* Brief
Transcribe only part of the material below: the lines from the one containing "(153, 349) none -> [81,352,95,364] 2." through the one containing "(1173, 573) none", inclusive, exactly as written.

....................

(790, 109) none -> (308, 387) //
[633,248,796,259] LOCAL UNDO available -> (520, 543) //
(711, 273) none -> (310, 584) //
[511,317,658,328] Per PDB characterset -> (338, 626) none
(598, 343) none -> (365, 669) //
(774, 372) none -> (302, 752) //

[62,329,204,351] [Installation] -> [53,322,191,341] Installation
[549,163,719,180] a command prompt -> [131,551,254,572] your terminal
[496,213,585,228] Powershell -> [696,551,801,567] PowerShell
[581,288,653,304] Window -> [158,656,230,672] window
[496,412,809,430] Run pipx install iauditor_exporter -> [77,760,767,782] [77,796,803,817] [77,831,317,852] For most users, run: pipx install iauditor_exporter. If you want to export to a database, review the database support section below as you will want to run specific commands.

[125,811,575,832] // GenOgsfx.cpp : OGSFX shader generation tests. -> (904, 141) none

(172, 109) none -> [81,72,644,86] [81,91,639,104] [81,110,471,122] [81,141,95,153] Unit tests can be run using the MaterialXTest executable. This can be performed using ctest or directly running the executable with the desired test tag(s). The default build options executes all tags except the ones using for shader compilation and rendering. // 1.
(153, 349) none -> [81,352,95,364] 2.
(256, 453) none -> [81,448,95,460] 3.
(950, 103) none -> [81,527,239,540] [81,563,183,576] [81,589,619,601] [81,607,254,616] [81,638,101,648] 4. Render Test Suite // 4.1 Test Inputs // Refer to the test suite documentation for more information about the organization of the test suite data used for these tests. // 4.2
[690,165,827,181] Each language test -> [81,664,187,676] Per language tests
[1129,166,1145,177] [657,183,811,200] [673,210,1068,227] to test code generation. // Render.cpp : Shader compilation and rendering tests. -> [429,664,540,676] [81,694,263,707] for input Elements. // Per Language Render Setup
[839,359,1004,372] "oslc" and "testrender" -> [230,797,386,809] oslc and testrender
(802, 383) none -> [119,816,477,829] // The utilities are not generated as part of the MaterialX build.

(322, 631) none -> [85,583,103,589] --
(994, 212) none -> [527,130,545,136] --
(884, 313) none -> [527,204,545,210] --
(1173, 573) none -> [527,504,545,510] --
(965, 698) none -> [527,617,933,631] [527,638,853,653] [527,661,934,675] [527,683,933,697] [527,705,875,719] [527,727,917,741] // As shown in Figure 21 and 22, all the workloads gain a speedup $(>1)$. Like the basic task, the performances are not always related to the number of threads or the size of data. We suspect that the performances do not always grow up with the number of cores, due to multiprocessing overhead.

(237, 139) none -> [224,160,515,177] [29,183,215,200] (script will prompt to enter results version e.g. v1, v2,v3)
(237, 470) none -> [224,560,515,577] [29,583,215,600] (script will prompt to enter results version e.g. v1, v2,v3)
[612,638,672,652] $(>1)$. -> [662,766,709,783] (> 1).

....................

* Solved exercise
(153, 349) none -> [81,352,95,364] 2.
(256, 453) none -> [81,448,95,460] 3.
(950, 103) none -> [81,527,239,540] [81,563,183,576] [81,589,619,601] [81,607,254,616] [81,638,101,648] 4. Render Test Suite // 4.1 Test Inputs // Refer to the test suite documentation for more information about the organization of the test suite data used for these tests. // 4.2
[690,165,827,181] Each language test -> [81,664,187,676] Per language tests
[1129,166,1145,177] [657,183,811,200] [673,210,1068,227] to test code generation. // Render.cpp : Shader compilation and rendering tests. -> [429,664,540,676] [81,694,263,707] for input Elements. // Per Language Render Setup
[839,359,1004,372] "oslc" and "testrender" -> [230,797,386,809] oslc and testrender
(802, 383) none -> [119,816,477,829] // The utilities are not generated as part of the MaterialX build.

(322, 631) none -> [85,583,103,589] --
(994, 212) none -> [527,130,545,136] --
(884, 313) none -> [527,204,545,210] --
(1173, 573) none -> [527,504,545,510] --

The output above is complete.